A small handful of great individuals are not content to get their names in the footnotes of history and then quietly expire. No, these brave few achieve greatness and then top it off by kicking the bucket in a way so ridiculously implausible that people would have talked about them for years even if they hadn't done anything else.
These are five historical figures who died deaths that would make sure their names were written just a little bit bigger in the history books.
President Felix Faure: Sexed to Death
Think of him as the William Howard Taft of French presidents, both in his relative innocuousness and in terms of facial hair. He was nominated to run for president because his party wanted someone as plain vanilla as possible in order to avoid controversy. Faure seemed to fit the bill perfectly.
Until the day he died, that is.
Cause of death:
On February 16, 1899, French president Felix Faure decided to make a booty call in his own office. Now who would have the privilege of receiving such a dubious invitation? None other than Marguerite Steinheil, a total babe who was not unlike the neighborhood bicycle, if you get our drift. Right about when they were reaching the petit mort (French for orgasm) Faure had himself a grand mort (French for having a fatal stroke right in the middle of orgasm).
We've been making arrangements to see that we meet our makers in more or less the exact same way.
Marguerite then went on to sleep with a number of other famous dudes including King Sisowath of Cambodia. Now we aint' sayin' she's a gold digger, but she really decided not mess around with the lower income bracket.

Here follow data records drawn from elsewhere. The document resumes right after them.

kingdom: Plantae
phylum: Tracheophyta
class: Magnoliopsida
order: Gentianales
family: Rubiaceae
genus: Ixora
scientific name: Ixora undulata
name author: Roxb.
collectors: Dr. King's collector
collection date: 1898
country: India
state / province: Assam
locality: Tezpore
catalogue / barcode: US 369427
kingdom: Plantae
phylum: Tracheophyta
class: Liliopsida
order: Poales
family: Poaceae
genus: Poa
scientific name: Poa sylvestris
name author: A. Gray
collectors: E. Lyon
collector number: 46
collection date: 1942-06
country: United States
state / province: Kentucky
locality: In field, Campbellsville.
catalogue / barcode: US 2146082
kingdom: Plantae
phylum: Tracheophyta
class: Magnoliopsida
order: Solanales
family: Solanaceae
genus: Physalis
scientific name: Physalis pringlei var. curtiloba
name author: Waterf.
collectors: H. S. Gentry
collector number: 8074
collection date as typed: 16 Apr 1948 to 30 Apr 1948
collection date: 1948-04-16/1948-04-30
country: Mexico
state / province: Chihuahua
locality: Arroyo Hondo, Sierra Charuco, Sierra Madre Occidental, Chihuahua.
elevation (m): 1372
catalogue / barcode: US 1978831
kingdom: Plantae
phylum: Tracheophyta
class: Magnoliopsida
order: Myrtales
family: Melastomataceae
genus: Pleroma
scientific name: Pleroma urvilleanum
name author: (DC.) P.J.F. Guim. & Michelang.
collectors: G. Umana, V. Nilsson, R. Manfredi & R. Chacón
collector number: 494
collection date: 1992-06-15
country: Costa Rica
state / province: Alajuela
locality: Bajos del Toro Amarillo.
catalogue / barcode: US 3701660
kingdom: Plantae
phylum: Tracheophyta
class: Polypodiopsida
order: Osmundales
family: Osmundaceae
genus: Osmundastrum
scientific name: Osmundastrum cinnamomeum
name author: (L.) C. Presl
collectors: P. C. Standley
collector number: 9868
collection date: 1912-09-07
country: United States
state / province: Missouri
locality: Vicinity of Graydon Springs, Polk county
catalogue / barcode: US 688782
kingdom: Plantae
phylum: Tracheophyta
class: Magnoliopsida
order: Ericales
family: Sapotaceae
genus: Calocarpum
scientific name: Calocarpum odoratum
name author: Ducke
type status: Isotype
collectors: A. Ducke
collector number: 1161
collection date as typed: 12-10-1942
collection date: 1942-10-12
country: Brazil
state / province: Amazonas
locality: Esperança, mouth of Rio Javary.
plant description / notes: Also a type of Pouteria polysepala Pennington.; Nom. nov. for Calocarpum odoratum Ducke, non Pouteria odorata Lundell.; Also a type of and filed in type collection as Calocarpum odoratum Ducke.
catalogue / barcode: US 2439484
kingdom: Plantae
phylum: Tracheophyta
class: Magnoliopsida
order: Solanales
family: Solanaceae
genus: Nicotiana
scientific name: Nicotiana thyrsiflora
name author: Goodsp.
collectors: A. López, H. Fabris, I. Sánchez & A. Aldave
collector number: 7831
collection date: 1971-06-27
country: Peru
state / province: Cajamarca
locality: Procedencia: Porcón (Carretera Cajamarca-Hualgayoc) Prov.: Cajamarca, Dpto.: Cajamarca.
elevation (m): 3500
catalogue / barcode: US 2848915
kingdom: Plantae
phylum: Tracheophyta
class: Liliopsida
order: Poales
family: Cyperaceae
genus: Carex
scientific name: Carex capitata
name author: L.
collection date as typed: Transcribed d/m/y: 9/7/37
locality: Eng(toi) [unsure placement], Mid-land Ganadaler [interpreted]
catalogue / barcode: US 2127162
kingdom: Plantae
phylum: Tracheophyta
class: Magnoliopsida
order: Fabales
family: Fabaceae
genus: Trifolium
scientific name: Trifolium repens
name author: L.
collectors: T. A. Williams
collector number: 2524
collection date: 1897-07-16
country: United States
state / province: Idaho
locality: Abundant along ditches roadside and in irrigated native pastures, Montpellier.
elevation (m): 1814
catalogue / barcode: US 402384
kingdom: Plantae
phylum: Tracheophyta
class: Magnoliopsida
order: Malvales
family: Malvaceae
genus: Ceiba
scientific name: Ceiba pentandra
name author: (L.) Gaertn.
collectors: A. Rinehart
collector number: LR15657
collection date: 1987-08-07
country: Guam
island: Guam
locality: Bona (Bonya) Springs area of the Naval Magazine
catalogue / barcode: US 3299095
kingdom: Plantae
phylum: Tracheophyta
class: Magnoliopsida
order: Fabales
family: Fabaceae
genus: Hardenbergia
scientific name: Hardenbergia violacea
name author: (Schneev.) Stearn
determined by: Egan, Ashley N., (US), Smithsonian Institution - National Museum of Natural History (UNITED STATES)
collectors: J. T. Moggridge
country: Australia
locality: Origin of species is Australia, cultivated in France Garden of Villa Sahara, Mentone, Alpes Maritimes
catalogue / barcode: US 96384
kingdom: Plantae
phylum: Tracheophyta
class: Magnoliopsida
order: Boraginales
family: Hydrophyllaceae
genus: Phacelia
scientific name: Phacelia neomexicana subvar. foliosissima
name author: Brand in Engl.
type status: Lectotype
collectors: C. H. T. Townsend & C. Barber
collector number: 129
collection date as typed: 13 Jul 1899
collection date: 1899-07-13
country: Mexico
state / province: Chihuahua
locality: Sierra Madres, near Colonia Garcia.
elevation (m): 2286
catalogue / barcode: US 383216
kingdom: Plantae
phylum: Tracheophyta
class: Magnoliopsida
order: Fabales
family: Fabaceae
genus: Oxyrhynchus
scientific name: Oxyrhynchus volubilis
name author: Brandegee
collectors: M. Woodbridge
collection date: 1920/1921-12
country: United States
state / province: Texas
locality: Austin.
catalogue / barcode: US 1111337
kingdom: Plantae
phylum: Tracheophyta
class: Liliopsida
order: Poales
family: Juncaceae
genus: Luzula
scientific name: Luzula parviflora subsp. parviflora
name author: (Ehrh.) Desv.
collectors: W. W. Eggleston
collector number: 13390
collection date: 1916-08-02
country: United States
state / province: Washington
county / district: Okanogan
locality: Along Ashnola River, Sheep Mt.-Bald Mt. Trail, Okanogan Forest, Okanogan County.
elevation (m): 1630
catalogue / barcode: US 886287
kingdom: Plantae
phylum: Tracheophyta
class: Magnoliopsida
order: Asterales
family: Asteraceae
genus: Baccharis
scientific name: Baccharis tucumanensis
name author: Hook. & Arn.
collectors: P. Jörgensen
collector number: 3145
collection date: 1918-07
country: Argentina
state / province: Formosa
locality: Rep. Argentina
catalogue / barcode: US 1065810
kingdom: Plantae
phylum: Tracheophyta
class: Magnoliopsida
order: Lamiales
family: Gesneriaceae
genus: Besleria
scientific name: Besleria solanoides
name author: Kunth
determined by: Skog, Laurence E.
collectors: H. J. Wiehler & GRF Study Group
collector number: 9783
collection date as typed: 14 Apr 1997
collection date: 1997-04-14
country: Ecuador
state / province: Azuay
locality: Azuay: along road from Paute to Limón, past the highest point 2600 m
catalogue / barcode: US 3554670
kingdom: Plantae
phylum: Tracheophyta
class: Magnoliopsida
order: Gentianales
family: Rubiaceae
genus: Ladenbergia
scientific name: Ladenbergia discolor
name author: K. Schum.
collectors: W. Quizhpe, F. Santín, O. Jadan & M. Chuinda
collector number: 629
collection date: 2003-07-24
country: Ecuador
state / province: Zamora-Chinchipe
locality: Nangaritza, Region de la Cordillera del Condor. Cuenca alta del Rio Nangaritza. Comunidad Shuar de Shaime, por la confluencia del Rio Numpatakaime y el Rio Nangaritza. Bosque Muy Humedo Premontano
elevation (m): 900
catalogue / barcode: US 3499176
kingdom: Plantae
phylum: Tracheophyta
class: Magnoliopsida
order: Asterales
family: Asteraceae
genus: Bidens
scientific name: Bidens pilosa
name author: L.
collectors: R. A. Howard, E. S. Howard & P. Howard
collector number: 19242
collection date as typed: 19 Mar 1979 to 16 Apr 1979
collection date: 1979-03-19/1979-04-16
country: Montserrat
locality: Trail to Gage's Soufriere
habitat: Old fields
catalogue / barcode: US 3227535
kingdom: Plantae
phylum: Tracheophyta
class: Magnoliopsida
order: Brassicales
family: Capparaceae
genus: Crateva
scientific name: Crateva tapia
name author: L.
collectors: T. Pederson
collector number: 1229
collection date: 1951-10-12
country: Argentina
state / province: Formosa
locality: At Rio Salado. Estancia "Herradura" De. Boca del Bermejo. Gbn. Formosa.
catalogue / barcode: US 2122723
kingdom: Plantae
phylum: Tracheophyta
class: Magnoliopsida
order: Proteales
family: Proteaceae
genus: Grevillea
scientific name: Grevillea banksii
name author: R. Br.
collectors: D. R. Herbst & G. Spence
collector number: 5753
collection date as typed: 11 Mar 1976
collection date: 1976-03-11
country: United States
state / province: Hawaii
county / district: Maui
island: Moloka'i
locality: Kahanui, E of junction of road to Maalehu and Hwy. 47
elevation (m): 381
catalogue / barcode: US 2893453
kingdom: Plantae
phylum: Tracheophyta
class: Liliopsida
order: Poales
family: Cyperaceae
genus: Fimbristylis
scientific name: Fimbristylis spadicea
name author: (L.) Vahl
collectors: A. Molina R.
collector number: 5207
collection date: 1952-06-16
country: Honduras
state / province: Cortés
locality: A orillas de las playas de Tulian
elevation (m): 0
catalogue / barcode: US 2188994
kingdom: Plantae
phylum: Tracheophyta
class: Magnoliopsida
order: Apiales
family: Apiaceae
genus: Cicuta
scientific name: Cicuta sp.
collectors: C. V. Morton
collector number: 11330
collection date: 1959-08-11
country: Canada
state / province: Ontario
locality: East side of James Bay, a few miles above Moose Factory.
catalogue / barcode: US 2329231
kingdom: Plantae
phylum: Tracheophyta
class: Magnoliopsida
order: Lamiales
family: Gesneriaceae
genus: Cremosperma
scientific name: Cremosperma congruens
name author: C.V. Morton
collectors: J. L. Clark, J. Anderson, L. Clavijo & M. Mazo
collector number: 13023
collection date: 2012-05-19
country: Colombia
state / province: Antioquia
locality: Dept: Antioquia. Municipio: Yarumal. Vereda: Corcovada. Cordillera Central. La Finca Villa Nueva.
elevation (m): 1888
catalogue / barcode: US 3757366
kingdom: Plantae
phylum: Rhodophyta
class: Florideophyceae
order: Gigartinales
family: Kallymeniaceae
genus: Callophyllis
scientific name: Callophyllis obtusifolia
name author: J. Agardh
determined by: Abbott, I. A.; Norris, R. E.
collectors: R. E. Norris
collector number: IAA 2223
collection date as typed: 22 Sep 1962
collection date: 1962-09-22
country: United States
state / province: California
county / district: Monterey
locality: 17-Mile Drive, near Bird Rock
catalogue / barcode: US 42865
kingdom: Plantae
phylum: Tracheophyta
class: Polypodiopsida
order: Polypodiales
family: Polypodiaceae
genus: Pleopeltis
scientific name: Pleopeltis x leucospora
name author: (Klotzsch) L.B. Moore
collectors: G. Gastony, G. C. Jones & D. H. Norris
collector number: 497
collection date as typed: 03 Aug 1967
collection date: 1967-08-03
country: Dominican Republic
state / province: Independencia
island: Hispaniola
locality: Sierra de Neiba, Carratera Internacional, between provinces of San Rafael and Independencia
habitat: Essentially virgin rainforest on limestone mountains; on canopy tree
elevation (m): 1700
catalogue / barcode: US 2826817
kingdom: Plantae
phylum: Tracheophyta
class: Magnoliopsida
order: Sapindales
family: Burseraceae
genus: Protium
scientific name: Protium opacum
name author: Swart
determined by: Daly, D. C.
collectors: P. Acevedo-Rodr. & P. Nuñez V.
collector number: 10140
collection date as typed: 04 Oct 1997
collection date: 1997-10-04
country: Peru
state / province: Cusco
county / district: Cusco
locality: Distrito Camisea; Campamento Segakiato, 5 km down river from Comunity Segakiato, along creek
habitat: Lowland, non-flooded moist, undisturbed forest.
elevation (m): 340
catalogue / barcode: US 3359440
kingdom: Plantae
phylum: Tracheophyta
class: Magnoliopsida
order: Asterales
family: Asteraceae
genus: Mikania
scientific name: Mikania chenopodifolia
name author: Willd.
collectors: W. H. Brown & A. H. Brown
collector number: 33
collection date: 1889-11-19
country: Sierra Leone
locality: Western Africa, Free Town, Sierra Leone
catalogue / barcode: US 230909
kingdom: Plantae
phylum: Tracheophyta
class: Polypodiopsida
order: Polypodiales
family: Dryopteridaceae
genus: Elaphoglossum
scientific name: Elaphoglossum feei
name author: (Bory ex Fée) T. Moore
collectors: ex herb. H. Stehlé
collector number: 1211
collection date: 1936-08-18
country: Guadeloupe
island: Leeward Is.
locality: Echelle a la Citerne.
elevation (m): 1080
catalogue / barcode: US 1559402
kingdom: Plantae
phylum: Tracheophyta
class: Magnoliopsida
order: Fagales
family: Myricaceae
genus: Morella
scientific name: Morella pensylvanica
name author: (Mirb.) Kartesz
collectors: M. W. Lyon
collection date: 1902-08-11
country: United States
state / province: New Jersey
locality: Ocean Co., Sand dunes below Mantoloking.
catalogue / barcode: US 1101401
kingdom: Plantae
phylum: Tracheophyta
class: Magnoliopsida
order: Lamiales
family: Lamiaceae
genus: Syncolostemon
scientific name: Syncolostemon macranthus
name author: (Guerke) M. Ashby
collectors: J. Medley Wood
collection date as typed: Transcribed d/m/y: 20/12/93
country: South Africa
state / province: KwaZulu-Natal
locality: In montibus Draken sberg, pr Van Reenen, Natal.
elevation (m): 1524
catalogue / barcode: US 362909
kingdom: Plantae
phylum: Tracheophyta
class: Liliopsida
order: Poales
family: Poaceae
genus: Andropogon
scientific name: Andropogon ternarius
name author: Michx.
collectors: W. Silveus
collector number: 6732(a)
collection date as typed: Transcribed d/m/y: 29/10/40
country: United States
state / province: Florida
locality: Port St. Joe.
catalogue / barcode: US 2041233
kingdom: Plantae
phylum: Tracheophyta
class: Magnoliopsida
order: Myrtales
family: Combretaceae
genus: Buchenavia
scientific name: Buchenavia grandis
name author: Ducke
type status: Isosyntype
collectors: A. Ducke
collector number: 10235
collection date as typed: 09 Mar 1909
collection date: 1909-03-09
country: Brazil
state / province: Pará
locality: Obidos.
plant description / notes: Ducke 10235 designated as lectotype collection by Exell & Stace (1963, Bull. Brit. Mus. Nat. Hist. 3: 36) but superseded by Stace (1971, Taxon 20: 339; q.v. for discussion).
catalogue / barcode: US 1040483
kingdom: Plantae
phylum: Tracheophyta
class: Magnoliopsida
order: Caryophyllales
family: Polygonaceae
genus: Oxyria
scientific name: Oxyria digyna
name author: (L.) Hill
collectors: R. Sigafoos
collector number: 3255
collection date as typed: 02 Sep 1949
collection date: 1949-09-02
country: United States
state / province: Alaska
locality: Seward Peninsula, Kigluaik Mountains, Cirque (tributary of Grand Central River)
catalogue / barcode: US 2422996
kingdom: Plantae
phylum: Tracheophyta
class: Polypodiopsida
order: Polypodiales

Still, congrats to Faure. Not only did he die happy, but he also died the way he lived: serving as a symbol to the world for the people of France, where infidelity in the workplace is what hockey is to Canada. And who wouldn't want to help him shuffle off his pants/mortal coil? Guy had the bitchingest mustache in all of Western Europe.
Chrysippus: Death By Performing Donkey
Chrysippus is one of the greats when it comes to philosophy. He helped create propositional logic and helped lead a group of philosophical badasses called the Stoics. But, like the greatest philosopher of the modern age (Andrew WK), when it was time to party, he would always party hard.
Cause of death:
Legend has it, the man was partying with his donkey, who will go unnamed, and the donkey had a little too much to drink. No, we're not making this up.
The rumor further has it that the inebriated donkey then tried to eat some figs. Now, a donkey eating figs is apparently the most ridiculous thing possible, since Chrysippus started laughing so hard he keeled over and died. We're trying to picture it, but we're almost afraid to. Even if his donkey got up on its hind legs, batted the fig across the room with its dong, and then caught the rebounding fruit in its mouth, it wouldn't make him laugh that hard, would it?
Unless of course he was stoned out of his mind.
The whole incident was a huge blow to the field of Greek philosophy--not only because the Stoics lost one of their greatest advocates, but because most philosopher parties after the death of Chrysippus were totally lame.